Top of The data

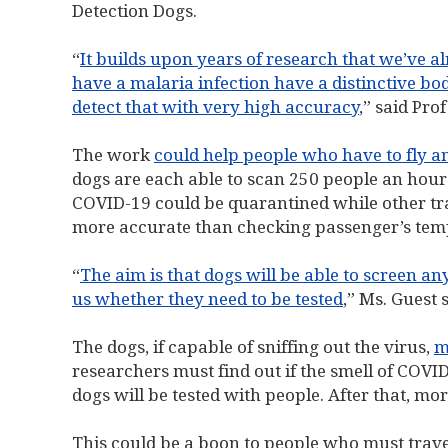
Detection Dogs.
“
It builds upon years of research that we’ve 
have a malaria infection have a distinctive b
detect that with very high accuracy
,” said Pro
The work
could help people who have to fly a
dogs are each able to scan 250 people an hour
COVID-19 could be quarantined while other trav
more accurate than checking passenger’s tem
“
The aim is that dogs will be able to screen a
us whether they need to be tested
,” Ms. Guest s
The dogs, if capable of sniffing out the virus,
m
researchers must find out if the smell of COVID
dogs will be tested with people. After that, mo
This could be a boon to people who must trave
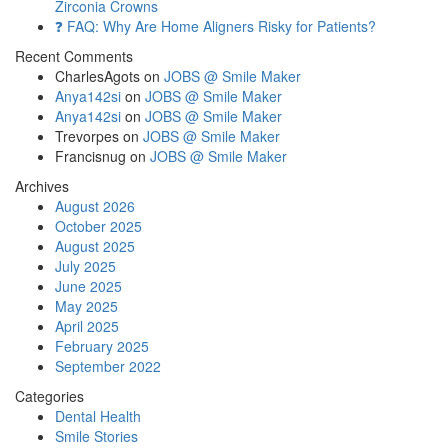
Zirconia Crowns
❓ FAQ: Why Are Home Aligners Risky for Patients?
Recent Comments
CharlesAgots
on
JOBS @ Smile Maker
Anya142si
on
JOBS @ Smile Maker
Anya142si
on
JOBS @ Smile Maker
Trevorpes
on
JOBS @ Smile Maker
Francisnug
on
JOBS @ Smile Maker
Archives
August 2026
October 2025
August 2025
July 2025
June 2025
May 2025
April 2025
February 2025
September 2022
Categories
Dental Health
Smile Stories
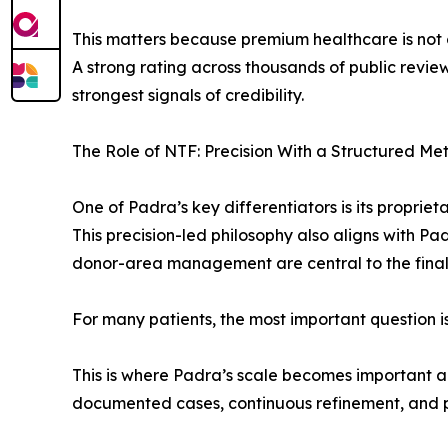
This matters because premium healthcare is not o
A strong rating across thousands of public reviews
strongest signals of credibility.
The Role of NTF: Precision With a Structured Me
One of Padra’s key differentiators is its propri
This precision-led philosophy also aligns with P
donor-area management are central to the final re
For many patients, the most important question i
This is where Padra’s scale becomes important 
documented cases, continuous refinement, and pra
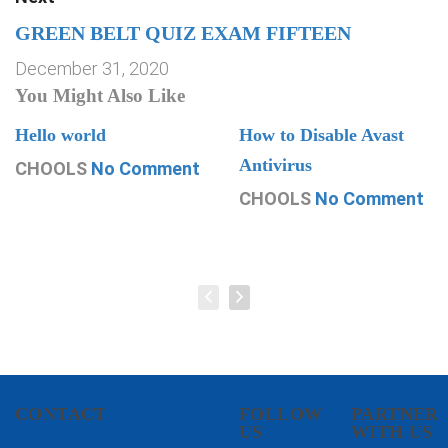
GREEN BELT QUIZ EXAM FIFTEEN
December 31, 2020
You Might Also Like
Hello world
How to Disable Avast
Antivirus
CHOOLS
No Comment
CHOOLS
No Comment
CONTACT
FOLLOW
PARTNER
US
WITH US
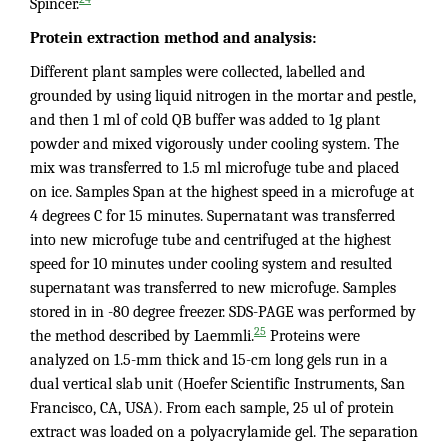
Spincer.
Protein extraction method and analysis:
Different plant samples were collected, labelled and
grounded by using liquid nitrogen in the mortar and pestle,
and then 1 ml of cold QB buffer was added to 1g plant
powder and mixed vigorously under cooling system. The
mix was transferred to 1.5 ml microfuge tube and placed
on ice. Samples Span at the highest speed in a microfuge at
4 degrees C for 15 minutes. Supernatant was transferred
into new microfuge tube and centrifuged at the highest
speed for 10 minutes under cooling system and resulted
supernatant was transferred to new microfuge. Samples
stored in in -80 degree freezer. SDS-PAGE was performed by
25
the method described by Laemmli.
Proteins were
analyzed on 1.5-mm thick and 15-cm long gels run in a
dual vertical slab unit (Hoefer Scientific Instruments, San
Francisco, CA, USA). From each sample, 25 ul of protein
extract was loaded on a polyacrylamide gel. The separation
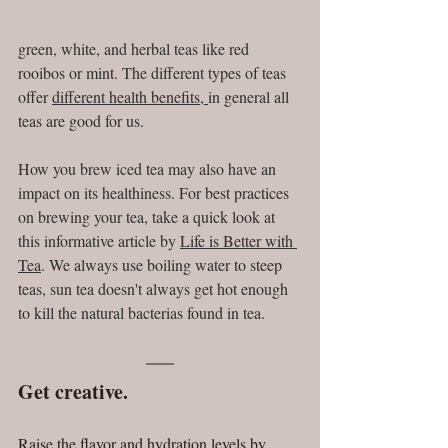
green, white, and herbal teas like red 
rooibos or mint. The different types of teas 
offer 
different health benefits
, 
in general all 
teas are good for us. 
How you brew iced tea may also have an 
impact on its healthiness. For best practices 
on brewing your tea, take a quick look at 
this informative article by 
Life is Better with 
Tea
. We always use boiling water to steep 
teas, sun tea doesn't always get hot enough 
to kill the natural bacterias found in tea.
Get creative.
Raise the flavor and hydration levels by 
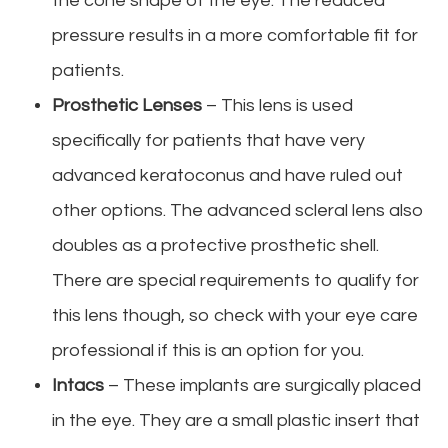
the cone shape of the eye. The reduced
pressure results in a more comfortable fit for
patients.
Prosthetic Lenses
– This lens is used
specifically for patients that have very
advanced keratoconus and have ruled out
other options. The advanced scleral lens also
doubles as a protective prosthetic shell.
There are special requirements to qualify for
this lens though, so check with your eye care
professional if this is an option for you.
Intacs
– These implants are surgically placed
in the eye. They are a small plastic insert that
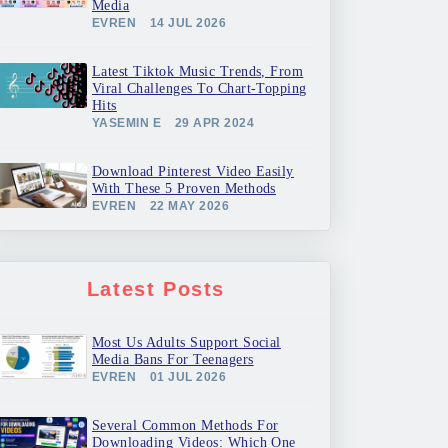
Media
EVREN
14 JUL 2026
Latest Tiktok Music Trends, From
Viral Challenges To Chart-Topping
Hits
YASEMIN E
29 APR 2024
Download Pinterest Video Easily
With These 5 Proven Methods
EVREN
22 MAY 2026
Latest Posts
Most Us Adults Support Social
Media Bans For Teenagers
EVREN
01 JUL 2026
Several Common Methods For
Downloading Videos: Which One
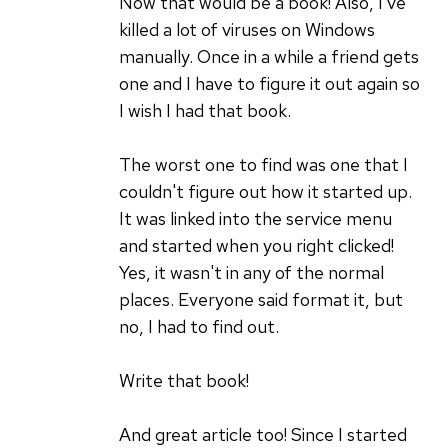
Now that would be a book! Also, I've
killed a lot of viruses on Windows
manually. Once in a while a friend gets
one and I have to figure it out again so
I wish I had that book.
The worst one to find was one that I
couldn't figure out how it started up.
It was linked into the service menu
and started when you right clicked!
Yes, it wasn't in any of the normal
places. Everyone said format it, but
no, I had to find out.
Write that book!
And great article too! Since I started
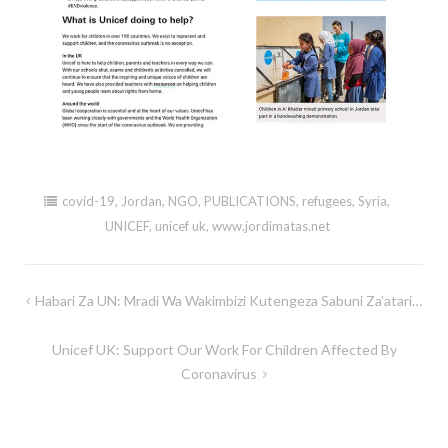
covid-19
,
Jordan
,
NGO
,
PUBLICATIONS
,
refugees
,
Syria
,
UNICEF
,
unicef uk
,
www.jordimatas.net
Post
Habari Za UN: Mradi Wa Wakimbizi Kutengeza Sabuni Za’atari…
navigation
Unicef UK: Support Our Work For Children Affected By
Coronavirus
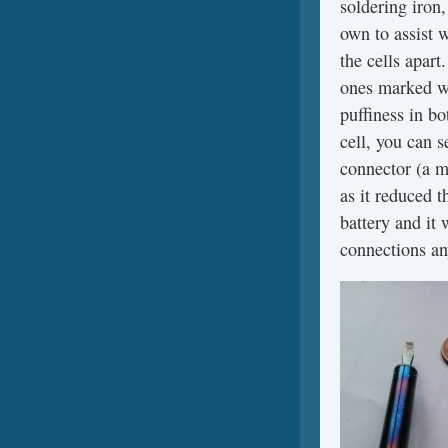
soldering iron,
own to assist w
the cells apar
ones marked wi
puffiness in b
cell, you can 
connector (a mi
as it reduced 
battery and it 
connections a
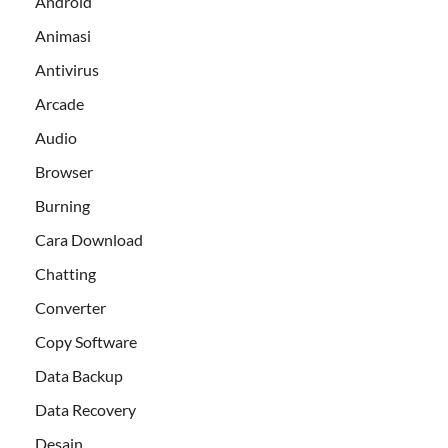
Android
Animasi
Antivirus
Arcade
Audio
Browser
Burning
Cara Download
Chatting
Converter
Copy Software
Data Backup
Data Recovery
Desain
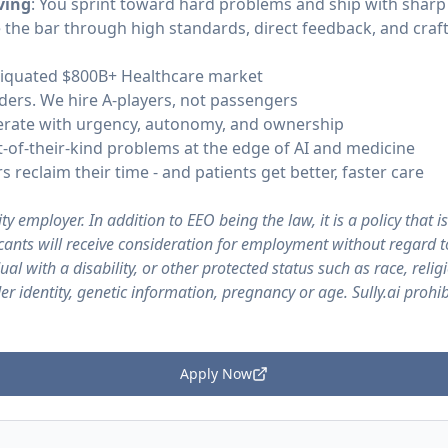
ving
: You sprint toward hard problems and ship with shar
e the bar through high standards, direct feedback, and craft
ntiquated $800B+ Healthcare market
ders. We hire A-players, not passengers
erate with urgency, autonomy, and ownership
rst-of-their-kind problems at the edge of AI and medicine
 reclaim their time - and patients get better, faster care
ty employer. In addition to EEO being the law, it is a policy that is
licants will receive consideration for employment without regard t
ual with a disability, or other protected status such as race, religi
er identity, genetic information, pregnancy or age. Sully.ai proh
Apply Now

Bottom of The data

= What to work on =
Could you output exactly the lines above, from the line with "September 2022" up to and including the line with "speed for 10", and nothing else, skipping the pictures?

= Response area =
September 2022
Categories
Dental Health
Smile Stories
This matters because premium healthcare is not o
A strong rating across thousands of public reviews
strongest signals of credibility.
The Role of NTF: Precision With a Structured Me
One of Padra’s key differentiators is its propri
This precision-led philosophy also aligns with P
donor-area management are central to the final re
For many patients, the most important question i
This is where Padra’s scale becomes important 
documented cases, continuous refinement, and pra
GREEN BELT QUIZ EXAM FIFTEEN
December 31, 2020
You Might Also Like
Hello world
How to Disable Avast
Antivirus
CHOOLS
No Comment
CHOOLS
No Comment
CONTACT
FOLLOW
PARTNER
US
WITH US
Spincer.
Protein extraction method and analysis:
Different plant samples were collected, labelled and
grounded by using liquid nitrogen in the mortar and pestle,
and then 1 ml of cold QB buffer was added to 1g plant
powder and mixed vigorously under cooling system. The
mix was transferred to 1.5 ml microfuge tube and placed
on ice. Samples Span at the highest speed in a microfuge at
4 degrees C for 15 minutes. Supernatant was transferred
into new microfuge tube and centrifuged at the highest
speed for 10 minutes under cooling system and resulted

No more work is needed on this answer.